The Trump administration expects to release new information related to cybersecurity measures for space companies and their supply chains in the next two weeks, an official said March 9.

Supply chain cyber hygiene in particular takes up about 60 percent of discussions at the White House related to space cybersecurity, said Mir H. Sadat, director of critical enablers at the National Space Council, during a Monday panel meeting at Via Satellite’s annual SATELLITE show in Washington, D.C. Via Satellite is a sister publication to Defense Daily.

He noted that efforts are underway to ensure space acquisition processes become more streamlined to ensure the government takes advantage of new technological innovations such as small satellites.

“That is a major piece,” he said. “If we’re going to go and start relying on small satellites… [we need to] make sure these things don’t get hacked, don’t get utilized in different ways by our competitors.”

The Defense Innovation Unit (DIU) in Silicon Valley is taking the lead on developing cyber hygiene efforts, Sadat said. “You will probably see something rolling out in the next couple of weeks on cybersecurity in space.”

Erik Daehler, the director of commercial business development at Lockheed Martin Space [LMT], said during the panel that prime contractors such as his company have to ensure they understand the cyber hygiene of the companies they work with, particularly in the space domain.

“We certainly are interested in all aspects of our hybrid architecture,” he said, noting that architecture will involve a variety of solutions of various shapes and sizes operating in different orbits.

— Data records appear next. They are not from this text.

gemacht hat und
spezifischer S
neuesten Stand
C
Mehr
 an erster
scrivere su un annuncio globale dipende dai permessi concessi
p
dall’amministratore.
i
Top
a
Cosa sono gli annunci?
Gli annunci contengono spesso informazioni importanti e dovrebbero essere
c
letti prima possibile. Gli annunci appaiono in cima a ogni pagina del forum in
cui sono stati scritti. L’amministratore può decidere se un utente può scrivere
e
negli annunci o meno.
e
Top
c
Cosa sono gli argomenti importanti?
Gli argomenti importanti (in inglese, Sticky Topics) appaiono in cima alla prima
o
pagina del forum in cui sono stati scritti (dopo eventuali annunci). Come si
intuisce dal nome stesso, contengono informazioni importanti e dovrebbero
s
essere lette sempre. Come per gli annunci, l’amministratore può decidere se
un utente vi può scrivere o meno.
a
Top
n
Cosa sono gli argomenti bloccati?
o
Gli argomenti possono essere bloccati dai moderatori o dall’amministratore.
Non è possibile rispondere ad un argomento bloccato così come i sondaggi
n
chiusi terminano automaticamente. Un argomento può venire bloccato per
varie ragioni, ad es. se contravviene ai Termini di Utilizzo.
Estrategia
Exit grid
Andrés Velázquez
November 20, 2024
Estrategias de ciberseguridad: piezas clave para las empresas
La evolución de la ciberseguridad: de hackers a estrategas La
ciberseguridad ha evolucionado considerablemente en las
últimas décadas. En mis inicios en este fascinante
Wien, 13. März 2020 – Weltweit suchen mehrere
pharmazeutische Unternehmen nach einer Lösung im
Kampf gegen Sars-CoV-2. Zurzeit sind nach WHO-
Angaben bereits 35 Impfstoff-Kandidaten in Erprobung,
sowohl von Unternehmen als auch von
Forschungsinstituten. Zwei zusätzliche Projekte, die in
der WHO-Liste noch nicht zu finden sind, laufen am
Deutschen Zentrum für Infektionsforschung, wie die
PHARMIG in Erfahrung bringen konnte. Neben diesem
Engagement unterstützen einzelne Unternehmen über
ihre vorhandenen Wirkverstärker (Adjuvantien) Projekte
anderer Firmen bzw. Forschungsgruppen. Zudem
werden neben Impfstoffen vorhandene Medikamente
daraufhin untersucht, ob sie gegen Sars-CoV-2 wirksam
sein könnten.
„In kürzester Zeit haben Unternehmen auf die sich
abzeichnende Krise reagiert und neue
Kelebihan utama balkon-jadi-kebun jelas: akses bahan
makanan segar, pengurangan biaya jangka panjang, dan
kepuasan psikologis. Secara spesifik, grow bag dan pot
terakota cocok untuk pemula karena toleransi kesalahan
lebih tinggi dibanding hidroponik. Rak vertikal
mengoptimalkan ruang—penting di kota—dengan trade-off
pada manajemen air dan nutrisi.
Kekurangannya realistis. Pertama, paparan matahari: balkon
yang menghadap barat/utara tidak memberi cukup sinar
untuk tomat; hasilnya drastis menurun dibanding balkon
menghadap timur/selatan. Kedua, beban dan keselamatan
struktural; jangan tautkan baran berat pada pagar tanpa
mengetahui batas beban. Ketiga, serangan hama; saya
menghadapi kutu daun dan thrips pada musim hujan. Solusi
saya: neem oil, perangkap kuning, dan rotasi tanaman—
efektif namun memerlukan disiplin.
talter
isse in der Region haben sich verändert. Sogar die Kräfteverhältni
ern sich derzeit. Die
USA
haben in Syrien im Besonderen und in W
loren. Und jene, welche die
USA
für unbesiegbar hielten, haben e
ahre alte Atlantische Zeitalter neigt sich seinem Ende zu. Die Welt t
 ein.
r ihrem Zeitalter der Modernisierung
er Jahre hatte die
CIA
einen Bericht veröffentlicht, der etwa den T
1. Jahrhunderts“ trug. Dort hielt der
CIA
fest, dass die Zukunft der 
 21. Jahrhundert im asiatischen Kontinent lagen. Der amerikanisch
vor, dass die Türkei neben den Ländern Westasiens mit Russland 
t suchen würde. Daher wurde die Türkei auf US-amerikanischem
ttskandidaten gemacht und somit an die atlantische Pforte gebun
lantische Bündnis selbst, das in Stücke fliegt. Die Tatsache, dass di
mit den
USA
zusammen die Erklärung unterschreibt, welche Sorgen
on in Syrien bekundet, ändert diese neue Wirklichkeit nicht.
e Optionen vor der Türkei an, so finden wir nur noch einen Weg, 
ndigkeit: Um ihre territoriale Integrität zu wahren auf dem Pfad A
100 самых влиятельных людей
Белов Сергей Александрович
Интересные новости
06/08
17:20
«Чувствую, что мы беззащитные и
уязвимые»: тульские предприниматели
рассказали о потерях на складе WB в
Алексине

“You have to understand that it’s not just one solution versus another,” he said. “And you have to be able to trust … what’s in each node that you operate through the system. … You have to understand the cyber protection and cyber resilience for each of the assets, you have to understand the pedigree of a hardware.”

Much like our smartphones have regular updates patched in to ensure resiliency and cyber protections are up to date, satellites will need to undergo the same processes to stay cyber-hardened, Daehler said.